March 1, 1990
Digest: A part-time judge, who is a practicing attorney, may preside at a criminal trial where the defendant is represented by an attorney who cross-examined the judge as a witness in a civil proceeding in another court. Where the law partner to a part-time judge is also the town attorney, the law partner may not appear in the court where the judge presides, but the town zoning administrator may appear.
Rules: 22 NYCRR §100.2(b); 100.5(c)(1)(2) and 100.5(f)
A part-time judge who is a practicing attorney, testified as a witness at a trial in another court, and was cross-examined by an attorney who now represents a defendant scheduled for a trial before the judge in a criminal proceeding. While there has been no request for recusal, the judge asks if he ethically may preside at the trial.
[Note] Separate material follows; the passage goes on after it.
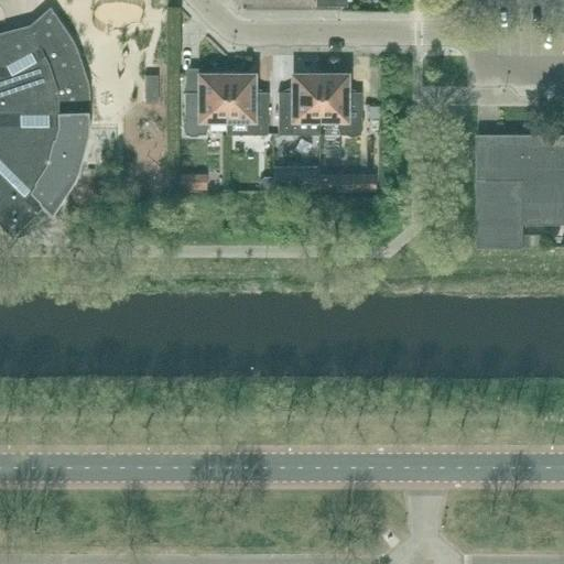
[(68,41),(50,13),(49,12),(19,39),(0,38),(0,226),(11,238),(12,237),(11,236),(41,205),(50,214),(51,214),(73,181),(72,180),(75,174),(86,137),(87,126),(86,91),(85,91),(84,84),(74,51),(68,41)]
Section 100.2(b) of the Rules of the Chief Administrator provides that, “no judge shall allow his or her family, social or other relationship to influence his or her judicial conduct or judgment.” Should the judge conclude that his experience with the attorney in question will prevent his presiding at the pending criminal trial in a fair, impartial and unbiased manner, then the judge, sua sponte, should recuse himself. However, the mere fact that the judge was cross-examined in a civil proceeding by an attorney who will be representing a defendant in a criminal jury trial before the judge, is not a ground for mandatory recusal or disqualification.
Additionally, the judge advises that one of his law partners is the town attorney in the town where his court is located. The other town justice is not a lawyer. The judge asks whether his partner may appear and represent the town in proceedings before the non-lawyer judge. Section 100.5(f) of the Rules of the Chief Administrator provides that, “no judge who is permitted to practice law shall permit his or her partners or associates to practice law in the court in which he or she is a judge.” Thus, the judge's partner, as town attorney, may not appear in the town court before the judge or the non-lawyer judge on any matter at any time.
The judge also asks if the town zoning administrator may appear before him, and if the town attorney can advise the town zoning administrator. The rules do not prohibit the appearance in the judge's court by the town zoning administrator.
The question concerning legal advice from the town attorney presents no ethical issue relating to judicial activity, which is the subject matter for consideration by this committee, and we therefore decline to respond to it.